● **GIVEN EXERCISE**
Revise the material's lines so that "scientific name" becomes "binomial name" everywhere, with all other text unchanged. Leave the pictures out of your answer.
** start of INPUT MATERIAL **
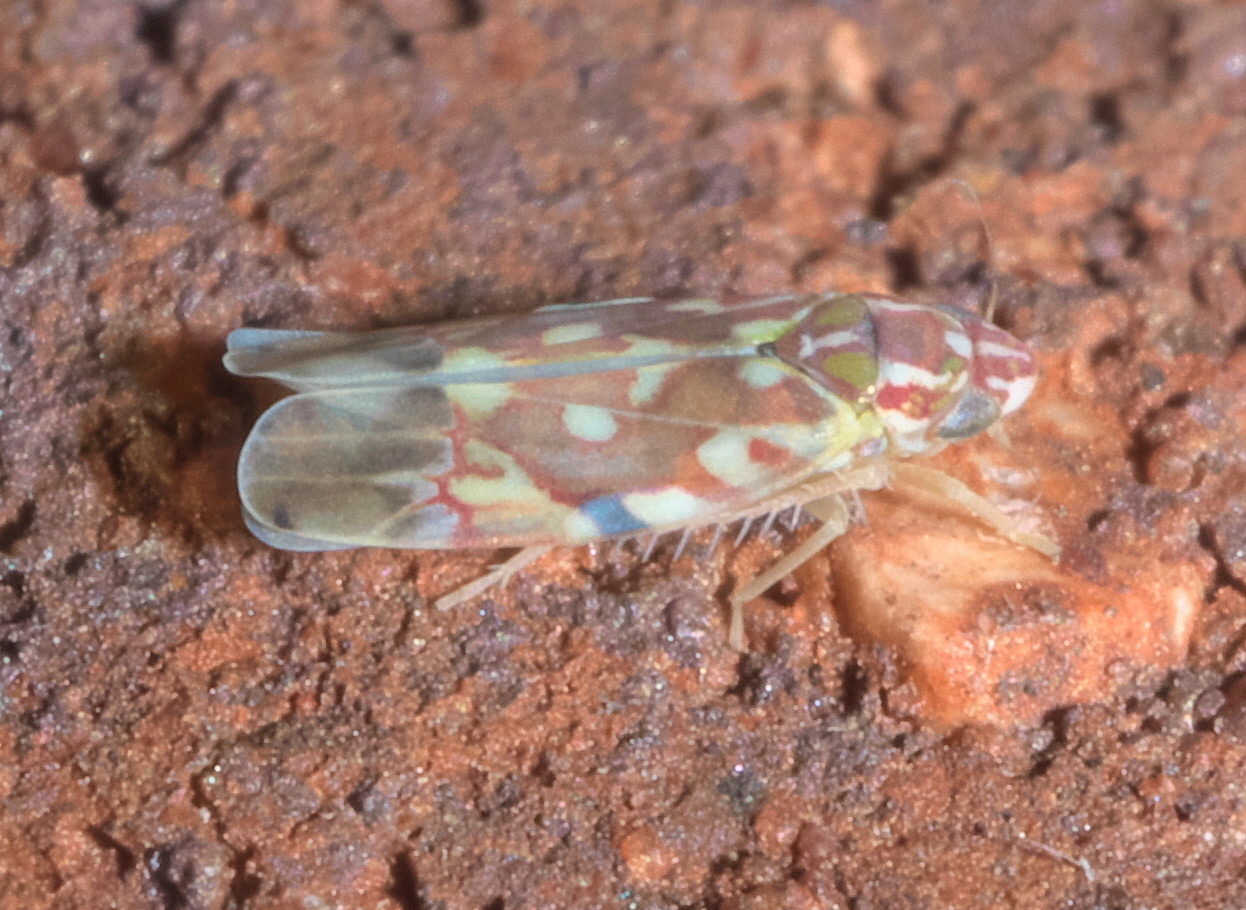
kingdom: Animalia
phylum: Arthropoda
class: Insecta
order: Hemiptera
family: Cicadellidae
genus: Erythroneura
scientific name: Erythroneura reflecta
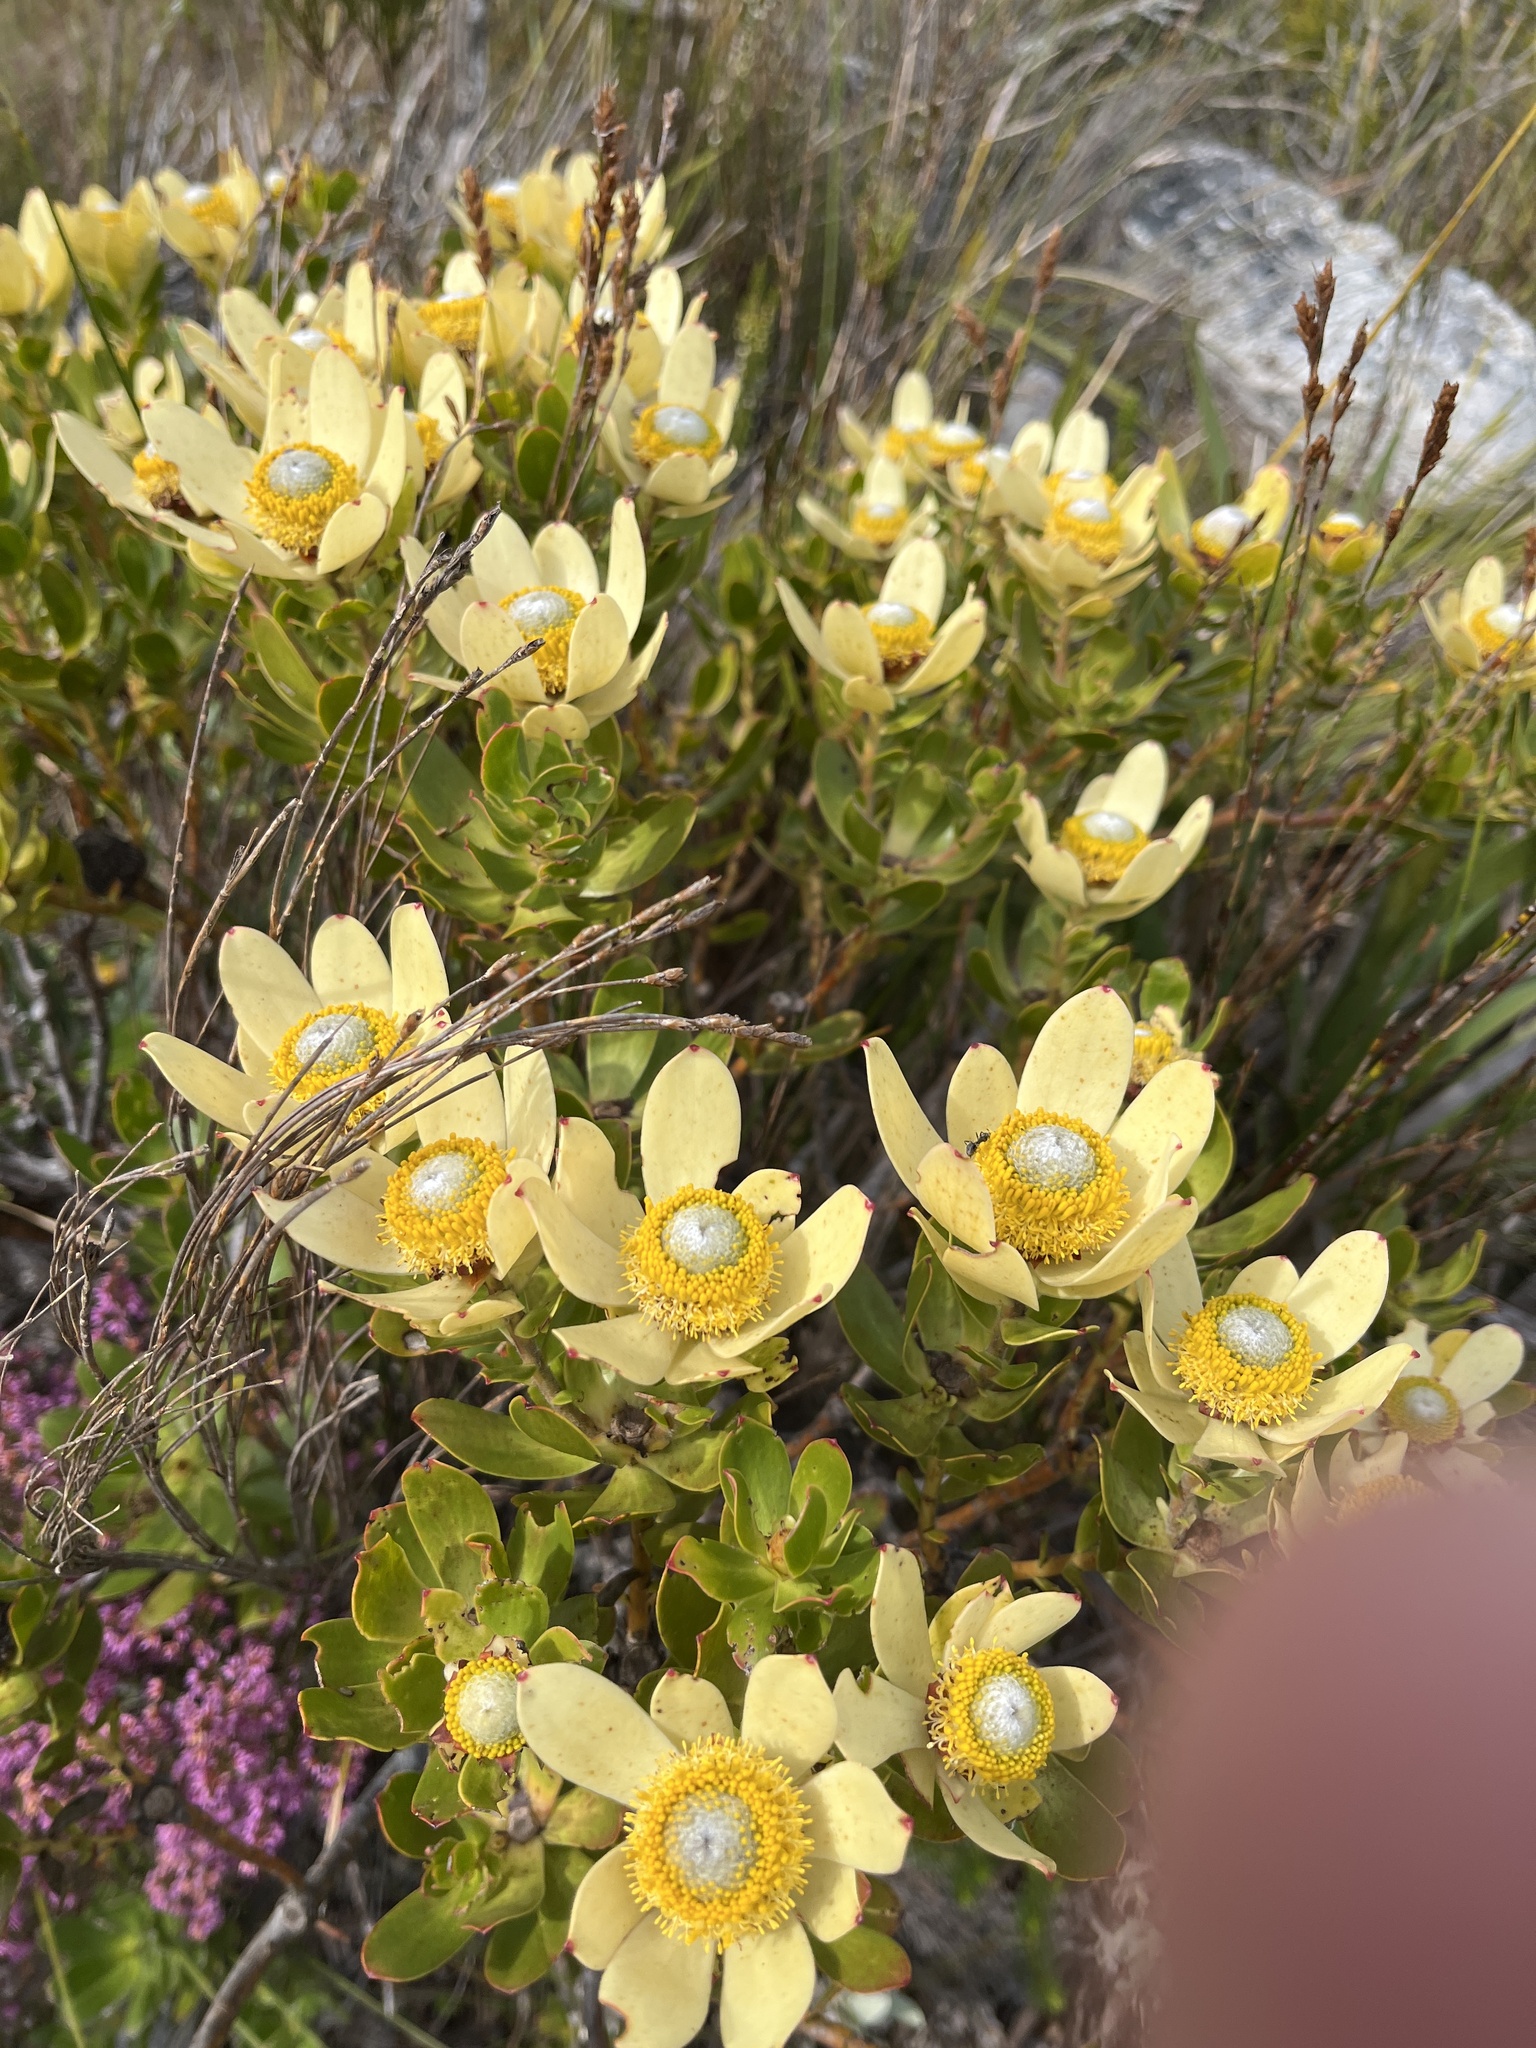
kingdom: Plantae
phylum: Tracheophyta
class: Magnoliopsida
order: Proteales
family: Proteaceae
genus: Leucadendron
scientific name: Leucadendron strobilinum
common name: Mountain rose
** end of INPUT MATERIAL **
● **ANSWER TO THE EXERCISE**
kingdom: Animalia
phylum: Arthropoda
class: Insecta
order: Hemiptera
family: Cicadellidae
genus: Erythroneura
binomial name: Erythroneura reflecta
kingdom: Plantae
phylum: Tracheophyta
class: Magnoliopsida
order: Proteales
family: Proteaceae
genus: Leucadendron
binomial name: Leucadendron strobilinum
common name: Mountain rose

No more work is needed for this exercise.